Data shown
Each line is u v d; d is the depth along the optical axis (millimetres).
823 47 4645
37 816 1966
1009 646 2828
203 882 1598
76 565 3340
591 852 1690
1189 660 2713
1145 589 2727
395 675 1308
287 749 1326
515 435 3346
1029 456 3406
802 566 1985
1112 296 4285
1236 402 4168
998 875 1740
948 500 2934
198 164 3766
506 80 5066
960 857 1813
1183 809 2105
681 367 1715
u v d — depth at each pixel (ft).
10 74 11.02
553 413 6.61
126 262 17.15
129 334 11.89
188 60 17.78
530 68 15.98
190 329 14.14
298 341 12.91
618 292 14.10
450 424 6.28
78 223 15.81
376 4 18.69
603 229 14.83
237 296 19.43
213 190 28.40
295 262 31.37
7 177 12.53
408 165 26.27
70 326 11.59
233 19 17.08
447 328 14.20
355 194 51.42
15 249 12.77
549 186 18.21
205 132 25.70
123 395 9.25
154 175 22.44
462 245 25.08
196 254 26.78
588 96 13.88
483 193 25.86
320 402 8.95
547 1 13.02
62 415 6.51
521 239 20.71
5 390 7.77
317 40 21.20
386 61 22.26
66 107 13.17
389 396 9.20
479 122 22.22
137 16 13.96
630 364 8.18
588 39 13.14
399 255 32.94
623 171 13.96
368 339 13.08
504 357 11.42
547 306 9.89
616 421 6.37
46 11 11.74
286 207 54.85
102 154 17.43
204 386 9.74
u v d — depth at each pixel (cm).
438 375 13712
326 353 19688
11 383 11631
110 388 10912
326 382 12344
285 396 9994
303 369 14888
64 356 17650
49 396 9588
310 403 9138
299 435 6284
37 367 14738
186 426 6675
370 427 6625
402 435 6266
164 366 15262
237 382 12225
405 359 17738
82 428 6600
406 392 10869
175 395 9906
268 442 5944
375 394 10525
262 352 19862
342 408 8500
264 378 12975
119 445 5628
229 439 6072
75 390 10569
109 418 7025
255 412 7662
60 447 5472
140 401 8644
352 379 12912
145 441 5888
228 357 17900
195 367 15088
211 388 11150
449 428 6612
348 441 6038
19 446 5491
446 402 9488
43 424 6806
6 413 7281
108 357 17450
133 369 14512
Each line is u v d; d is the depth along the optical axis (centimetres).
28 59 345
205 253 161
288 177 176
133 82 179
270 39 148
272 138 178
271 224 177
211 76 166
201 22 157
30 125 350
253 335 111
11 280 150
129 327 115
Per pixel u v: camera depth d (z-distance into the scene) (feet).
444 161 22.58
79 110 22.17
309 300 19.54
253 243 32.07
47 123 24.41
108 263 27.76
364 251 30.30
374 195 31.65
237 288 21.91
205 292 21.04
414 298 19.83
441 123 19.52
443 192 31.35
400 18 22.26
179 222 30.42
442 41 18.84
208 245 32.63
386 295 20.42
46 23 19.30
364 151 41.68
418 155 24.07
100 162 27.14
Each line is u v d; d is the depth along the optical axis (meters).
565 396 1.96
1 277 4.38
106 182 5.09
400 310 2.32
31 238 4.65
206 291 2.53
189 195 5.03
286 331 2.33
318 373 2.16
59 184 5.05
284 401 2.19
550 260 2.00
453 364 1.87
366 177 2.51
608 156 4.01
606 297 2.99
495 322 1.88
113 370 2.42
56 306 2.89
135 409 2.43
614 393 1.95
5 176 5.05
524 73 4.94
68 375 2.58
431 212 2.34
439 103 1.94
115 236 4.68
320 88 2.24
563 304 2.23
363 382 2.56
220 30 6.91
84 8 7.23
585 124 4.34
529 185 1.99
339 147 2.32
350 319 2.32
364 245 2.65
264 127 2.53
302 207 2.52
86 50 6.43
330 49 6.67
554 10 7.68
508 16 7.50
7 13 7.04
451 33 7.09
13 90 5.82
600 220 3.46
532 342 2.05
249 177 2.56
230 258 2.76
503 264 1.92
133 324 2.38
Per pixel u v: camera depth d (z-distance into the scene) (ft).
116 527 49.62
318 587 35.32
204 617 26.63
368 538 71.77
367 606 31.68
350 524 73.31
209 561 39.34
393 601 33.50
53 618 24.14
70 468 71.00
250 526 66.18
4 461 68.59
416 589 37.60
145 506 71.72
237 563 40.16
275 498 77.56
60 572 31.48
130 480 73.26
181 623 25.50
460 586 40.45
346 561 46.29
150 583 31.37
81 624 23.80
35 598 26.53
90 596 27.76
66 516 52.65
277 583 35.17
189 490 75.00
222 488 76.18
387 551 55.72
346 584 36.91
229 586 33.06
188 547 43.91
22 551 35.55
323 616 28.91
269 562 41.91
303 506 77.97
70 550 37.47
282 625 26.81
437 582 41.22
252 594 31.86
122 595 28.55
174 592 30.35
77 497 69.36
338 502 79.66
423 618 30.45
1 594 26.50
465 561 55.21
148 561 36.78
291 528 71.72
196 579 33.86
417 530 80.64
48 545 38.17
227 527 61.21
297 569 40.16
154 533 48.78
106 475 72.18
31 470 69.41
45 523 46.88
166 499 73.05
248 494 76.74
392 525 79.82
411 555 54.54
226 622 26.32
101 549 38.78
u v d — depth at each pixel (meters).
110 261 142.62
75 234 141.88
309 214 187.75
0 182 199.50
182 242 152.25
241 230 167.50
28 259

What the task requires
Please give back exactly the lines of the listing above that run from the one containing "174 592 30.35" through the one containing "101 549 38.78", and only those.

Output below
174 592 30.35
77 497 69.36
338 502 79.66
423 618 30.45
1 594 26.50
465 561 55.21
148 561 36.78
291 528 71.72
196 579 33.86
417 530 80.64
48 545 38.17
227 527 61.21
297 569 40.16
154 533 48.78
106 475 72.18
31 470 69.41
45 523 46.88
166 499 73.05
248 494 76.74
392 525 79.82
411 555 54.54
226 622 26.32
101 549 38.78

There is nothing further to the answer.